Herspective

April 27, 2008

Dissent, that’s what it is.

Filed under: Uncategorized — Becca @ 3:24 am
Tags: , , , , , , , , ,

The other night I got to hear about a friend’s troubles with an old perv she has to work with. She’s been slowly building up resistence, she told us, and was thinking that it was leading to a straight up cut-off, telling him she can’t interact with him about anything but work. The perv in question is twice her age and makes pathetic advances to try to win her attention, calling her his “girlfriend,” and other unmistakably patronizing and objectifying languate. He also manipulates her into paying attention to his “bad days,” pretty often, and she’s begun to respond to his “Oh, I’m not doing so well this moring”s with “Well that’s too bad, see ya!”

It’s interesting to hear about how her voice of dissent is taking formation each day as she thinks about how to approach this and other situations.

Once you become aware of something–whether it is sexism, racism, ageism, abuse of someone–you come to a cross roads where you can choose action and dissent, or cowardace and detachment. Unfortunately, for most people in most cases, we choose to detach. I know that sounds like a generalized cliche, “most of our culture sucks most of the time, blah blah.” But what I’m talking about, my friendly Feminist reader, is YOU! And ME! Us progressive enlightened guys and gals, acting like the jokes people tell and the side comments made, don’t ultimately reflect bigger ideas and concepts that cause discrimination, objectification, and hate.

I’m talking about those times when someone (or you) makes a call to you on the street, and you just keep walking; or when some dude (or you) calls you his sweat heart while excusing himself for bumping into you in a store, and you just roll your eyes at your friend and keep going; or the times when the guy at work (or you) to whom you’ve made it clear that you don’t wish to be friends keeps cornering you at the water cooler for a friendly come-on, and you jiggle it out of your head so as to not cause too much turmoil in the workplace; the countless times someone (OR YOU) cracks a joke at women’s expense, and “it’s just a joke,” so you don’t say anything; and how about those family functions or work parties where the dudes engage you only in that chatty banter about sex or relationships, saving their more intellectual moments for their male counterparts; or how about when you were a kid or when you see kids now, not being chosen for sides during a sport or game because they are a girl or not being given as much credit for a project or experiment because it is assumed the boys around deserve it more?

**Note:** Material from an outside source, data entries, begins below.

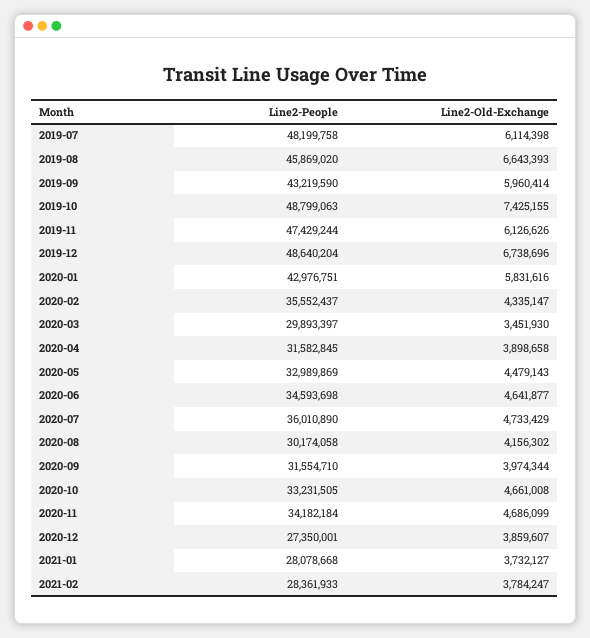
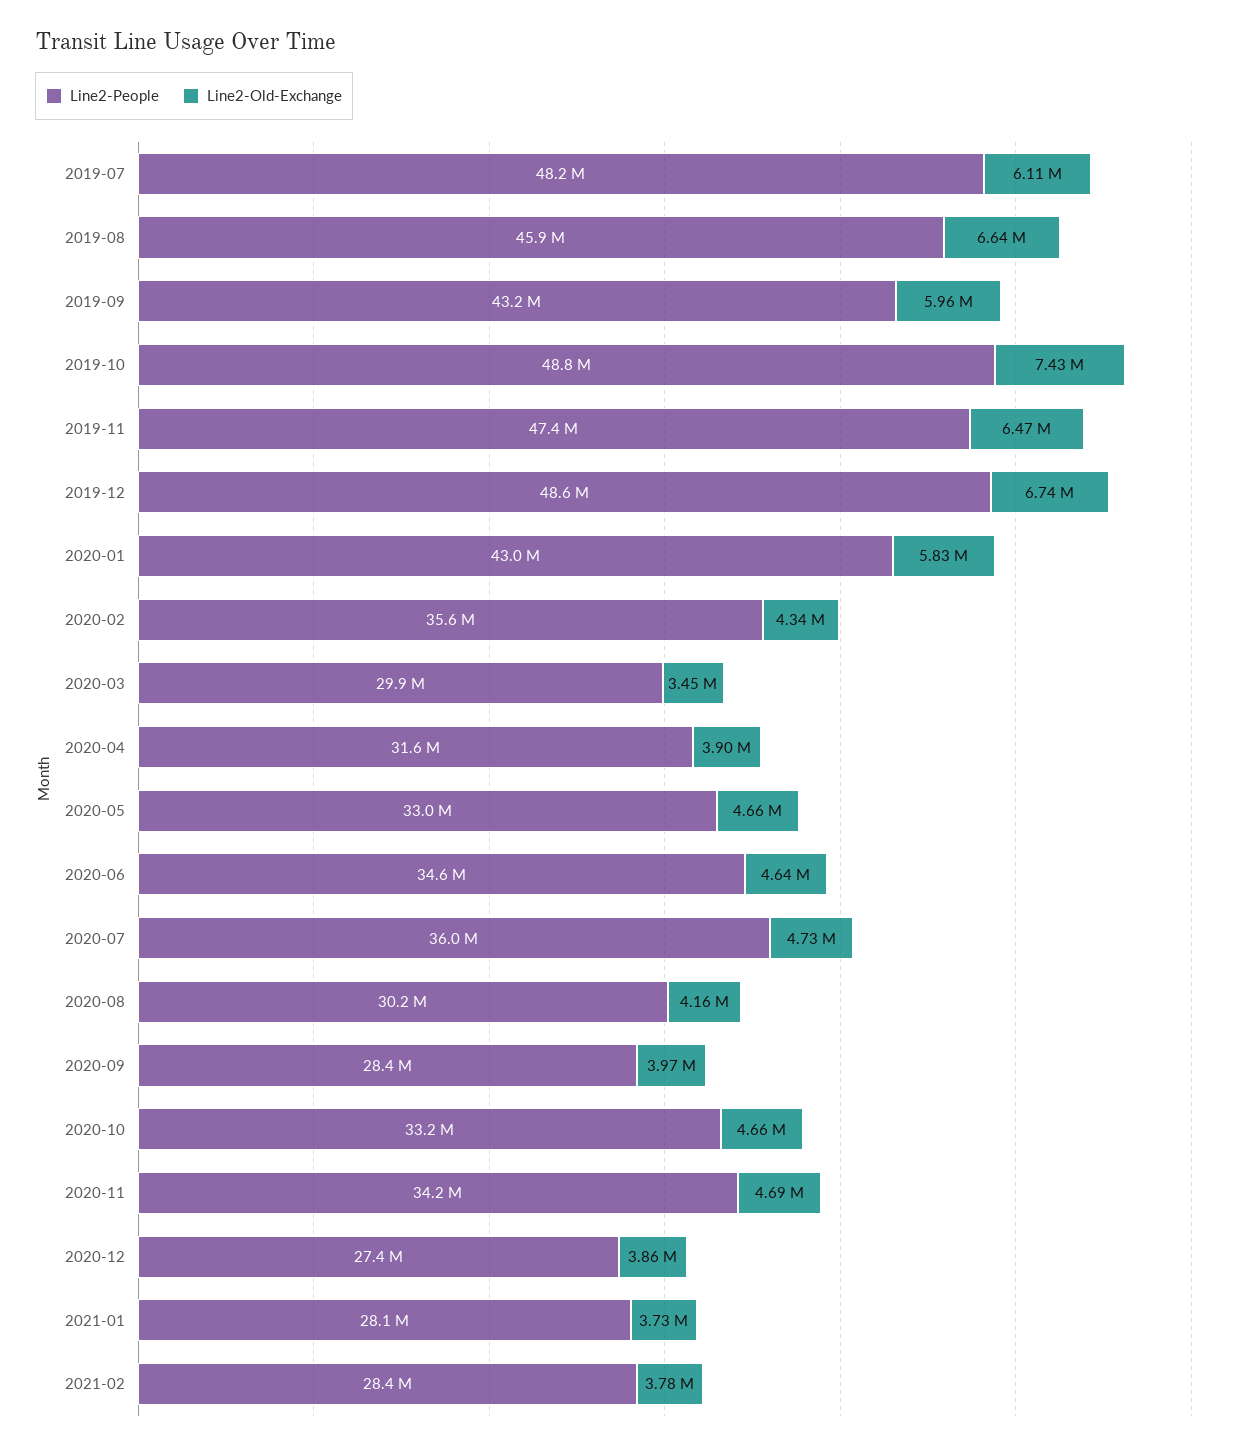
Line2-Old-Exchange, 2019-11: 6126626 -> 6470000
Line2-Old-Exchange, 2020-05: 4479143 -> 4660000
Line2-People, 2020-09: 31554710 -> 28400000

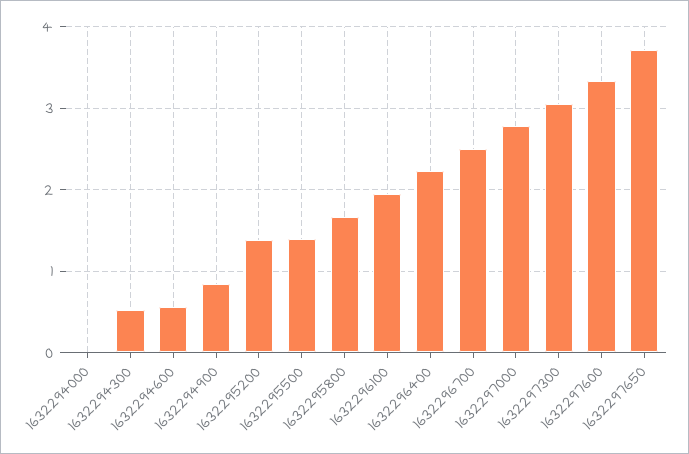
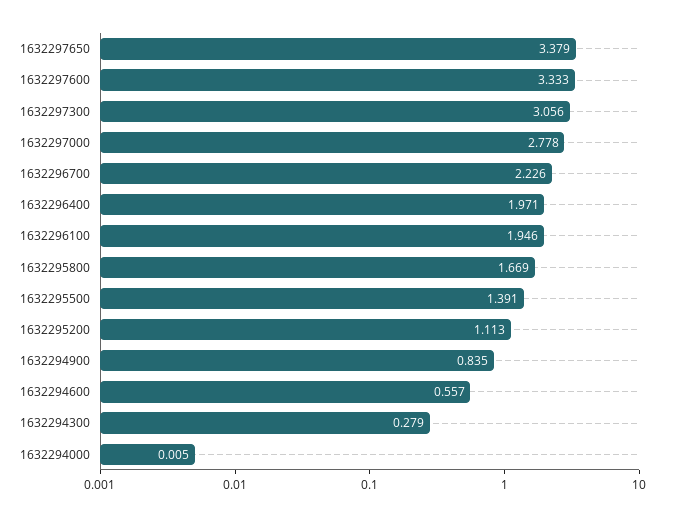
1632294300: 0.5 -> 0.279
1632295200: 1.4 -> 1.113
1632296400: 2.2 -> 1.971
1632296700: 2.5 -> 2.226
1632297650: 3.7 -> 3.379

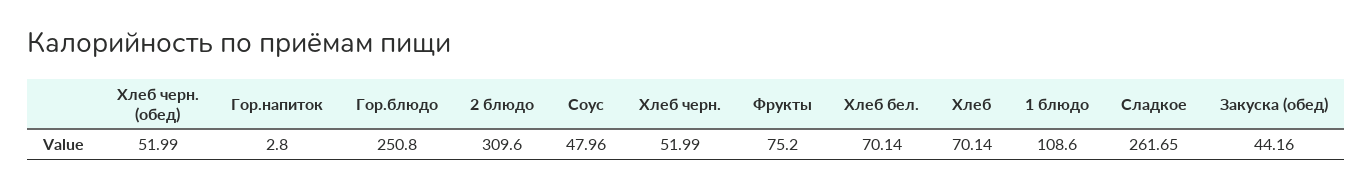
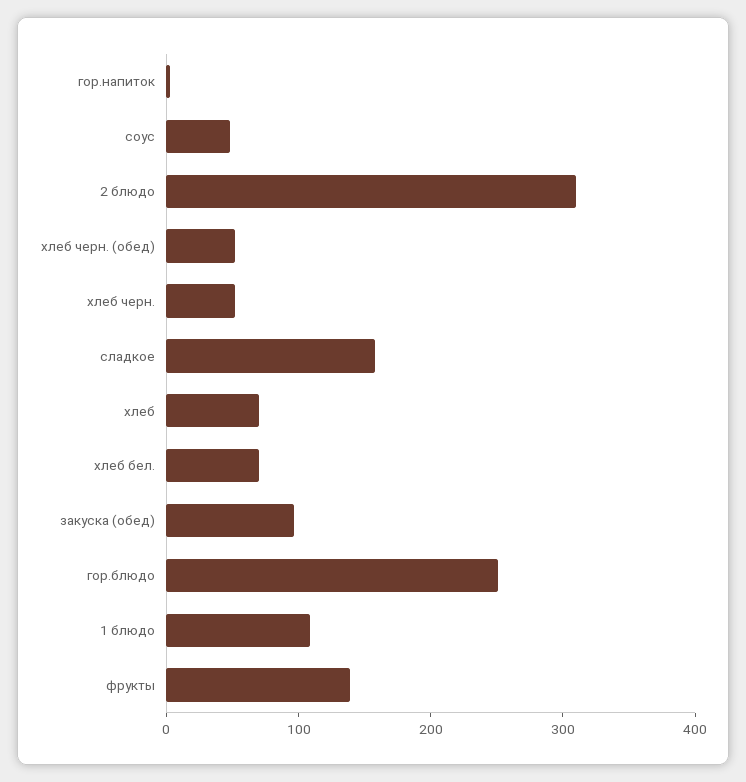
Фрукты: 75.2 -> 140
Сладкое: 261.65 -> 160
Закуска (обед): 44.16 -> 100

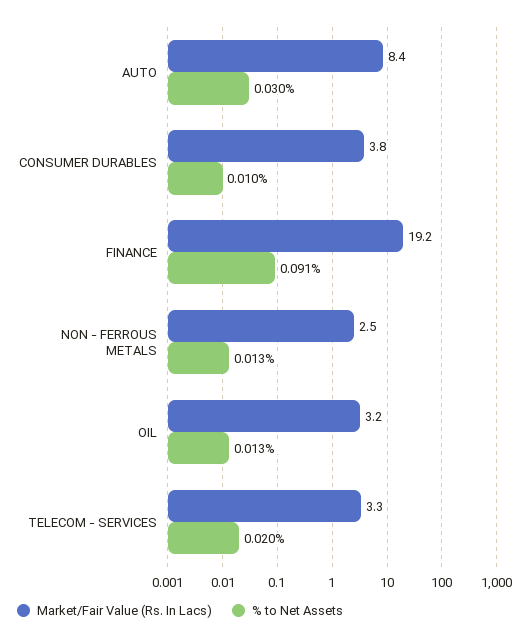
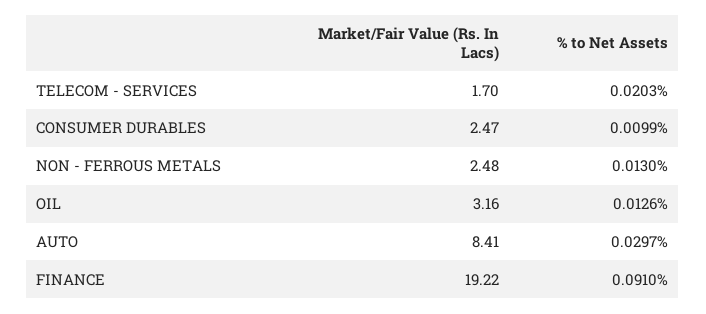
Market/Fair Value (Rs. In Lacs), CONSUMER DURABLES: 3.8 -> 2.47
Market/Fair Value (Rs. In Lacs), TELECOM - SERVICES: 3.3 -> 1.7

It happens ALL the time, and there are so many more examples, and the point is: if you’re aware of them, and you brush them off, you are choosing to detach from a personal interpretation of them. You have the “Yeah but he doesn’t mean me!” syndrome. In his Documentary Hip-Hop: Beyond Beats and Rhyme, Byron Hurt demonstrates at length why black women tend never to speak up against hip-hops misogyny and rape of its women: because they don’t think the pimps and gangStars are “talking about me,” when they are whistling for their hos, among other things. He explains that these women don’t think of themselves as being targeted for abuse and discriminated against, although documentary-watchers see the statistic on the screen that black women are 35 percent more likely to be raped, and that, yes indeed, those RapStars are talking about them when they swing their bling and call to their multitudes.

And in all of our everyday situations we’re faced with the same things, presented differently from time to time, and we have to choose. My friend is learning how to choose dissent. I call it desent because when you speak out against sexism and discrimination in these small situations, you are not only defending yourself against another, you are speaking out against a system that holds misogyny and sexism as a norm and works against your essential being to feel safe, respected, and free.